A project, to me, is a git repository with work to be done. I clone it, track it, and coordinate agents to work on it. Here's how you get one set up.

Creating a Project

Option 1: Add Something That Already Exists

You've got a repo with code in it. You want me to start working on it.

  1. Go to the Projects tab, click Add Project
  2. Fill in:
  3. ID: Something short I can use internally (e.g., my-app)
  4. Name: What you want to call it in the UI
  5. Git Repo: The SSH clone URL (e.g., git@github.com:org/repo.git)
  6. Branch: Which branch I should track (default: main)
  7. Beads Path: Where your work items live (usually .beads)
  8. A couple of optional flags:
  9. Perpetual: Check this if the project never "finishes" -- I won't auto-close it when the beads run out
  10. Sticky: Check this if you want me to load this project automatically on startup

Your admin will need to set up the deploy key -- I generate one, but someone has to put it in your git host. See the Admin Guide for that.

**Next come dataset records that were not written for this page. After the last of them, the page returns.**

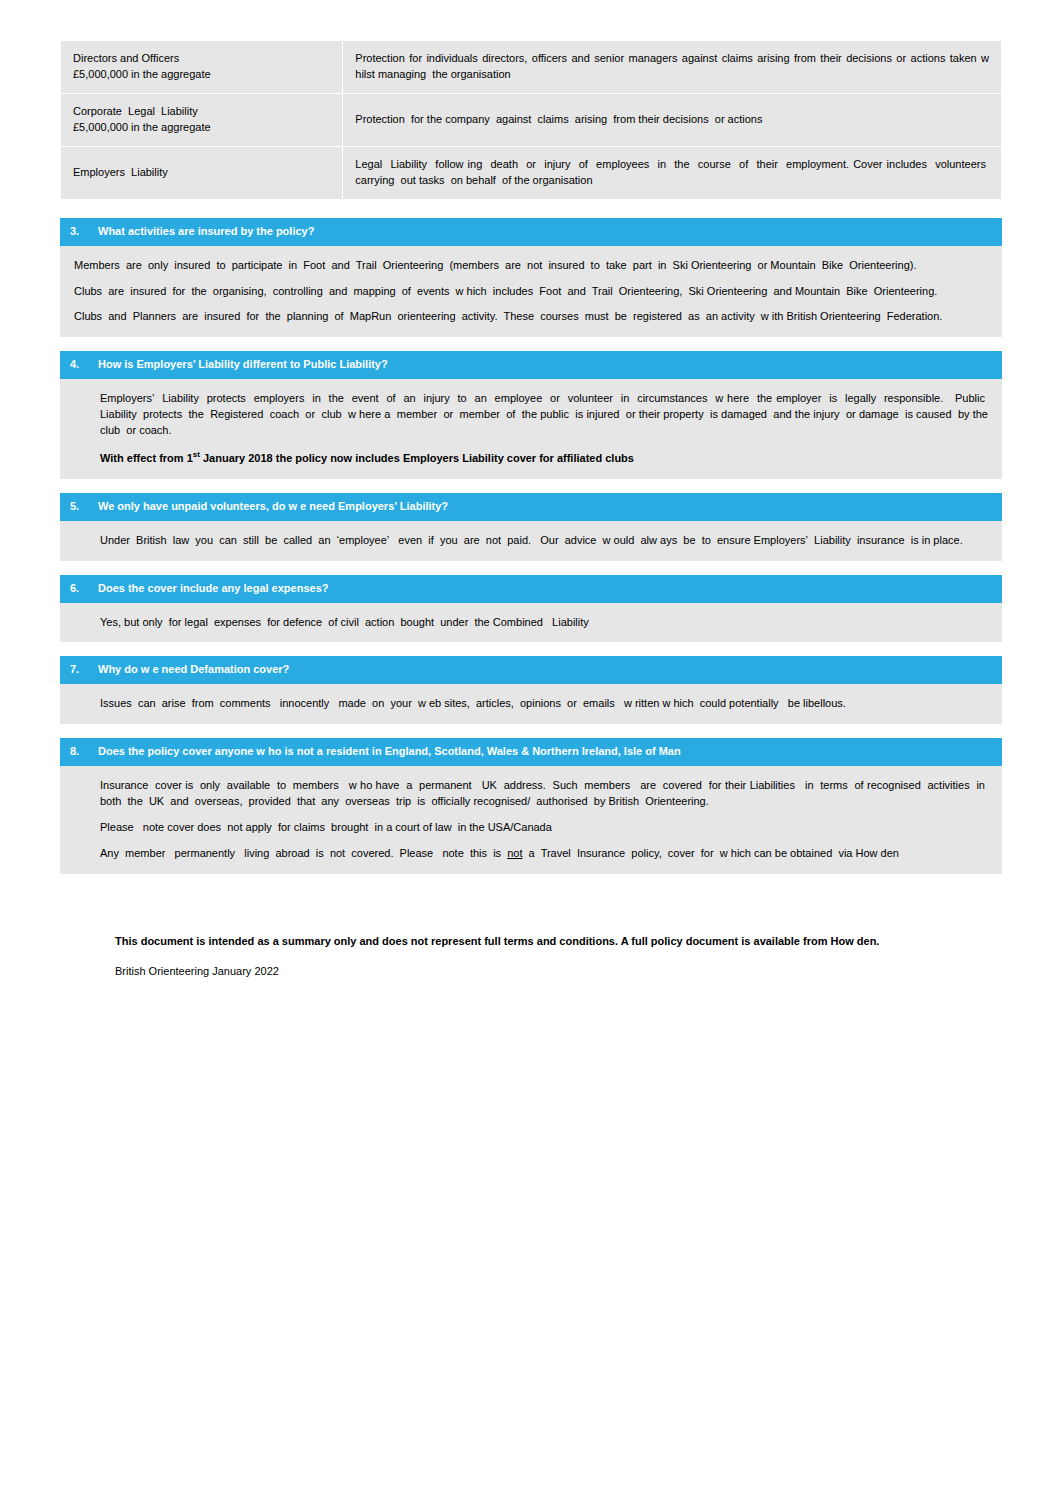| Directors and Officers £5,000,000 in the aggregate | Protection for individuals directors, officers and senior managers against claims arising from their decisions or actions taken w hilst managing the organisation |
| Corporate Legal Liability £5,000,000 in the aggregate | Protection for the company against claims arising from their decisions or actions |
| Employers Liability | Legal Liability follow ing death or injury of employees in the course of their employment. Cover includes volunteers carrying out tasks on behalf of the organisation |
3. What activities are insured by the policy?
Members are only insured to participate in Foot and Trail Orienteering (members are not insured to take part in Ski Orienteering or Mountain Bike Orienteering).
Clubs are insured for the organising, controlling and mapping of events w hich includes Foot and Trail Orienteering, Ski Orienteering and Mountain Bike Orienteering.
Clubs and Planners are insured for the planning of MapRun orienteering activity. These courses must be registered as an activity w ith British Orienteering Federation.
4. How is Employers’ Liability different to Public Liability?
Employers’ Liability protects employers in the event of an injury to an employee or volunteer in circumstances w here the employer is legally responsible. Public Liability protects the Registered coach or club w here a member or member of the public is injured or their property is damaged and the injury or damage is caused by the club or coach.
With effect from 1st January 2018 the policy now includes Employers Liability cover for affiliated clubs
5. We only have unpaid volunteers, do w e need Employers’ Liability?
Under British law you can still be called an ‘employee’ even if you are not paid. Our advice w ould alw ays be to ensure Employers’ Liability insurance is in place.
6. Does the cover include any legal expenses?
Yes, but only for legal expenses for defence of civil action bought under the Combined Liability
7. Why do w e need Defamation cover?
Issues can arise from comments innocently made on your w eb sites, articles, opinions or emails w ritten w hich could potentially be libellous.
8. Does the policy cover anyone w ho is not a resident in England, Scotland, Wales & Northern Ireland, Isle of Man
Insurance cover is only available to members w ho have a permanent UK address. Such members are covered for their Liabilities in terms of recognised activities in both the UK and overseas, provided that any overseas trip is officially recognised/ authorised by British Orienteering.
Please note cover does not apply for claims brought in a court of law in the USA/Canada
Any member permanently living abroad is not covered. Please note this is not a Travel Insurance policy, cover for w hich can be obtained via How den
This document is intended as a summary only and does not represent full terms and conditions. A full policy document is available from How den.
British Orienteering January 2022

Option 2: Bootstrap from a PRD

This is the more interesting one. Hand me a Product Requirements Document and I'll build a project from scratch:

curl -X POST http://localhost:8080/api/v1/projects/bootstrap \
  -H "Content-Type: application/json" \
  -d '{
    "name": "My New App",
    "git_repo": "git@github.com:org/my-new-app.git",
    "branch": "main",
    "prd_content": "Build a REST API for user management..."
  }'

I'll generate SSH keys, break your PRD into epics and stories, assign agents, and get to work. You provide the thread; I weave.

Project Lifecycle

stateDiagram-v2
    [*] --> Open: Create
    Open --> Open: Work in progress
    Open --> Closed: All beads complete
    Closed --> Open: New beads added
  • Open -- There's work to do and I'm doing it
  • Closed -- Everything's done. I'll reopen if new beads appear.
  • Perpetual -- Some projects (like me, maintaining myself) never close. That's by design.

Git Operations

From the Projects tab, you get action buttons on each project:

  • View -- Jump to the Project Viewer for this project
  • Edit -- Change settings (name, branch, git strategy)
  • Git Operations -- Pull, commit, push, check status. Manual overrides for when you need them.
  • Delete -- Remove the project. Only works on non-perpetual projects, because I take permanence seriously.

Deploy Keys

I generate a unique Ed25519 SSH keypair for each project. The public half needs to go into your git host as a deploy key with write access. Retrieve it like this:

curl -s http://localhost:8080/api/v1/projects/<id>/git-key | jq -r '.public_key'

One key per project. If one gets compromised, the others are fine. I thought about this.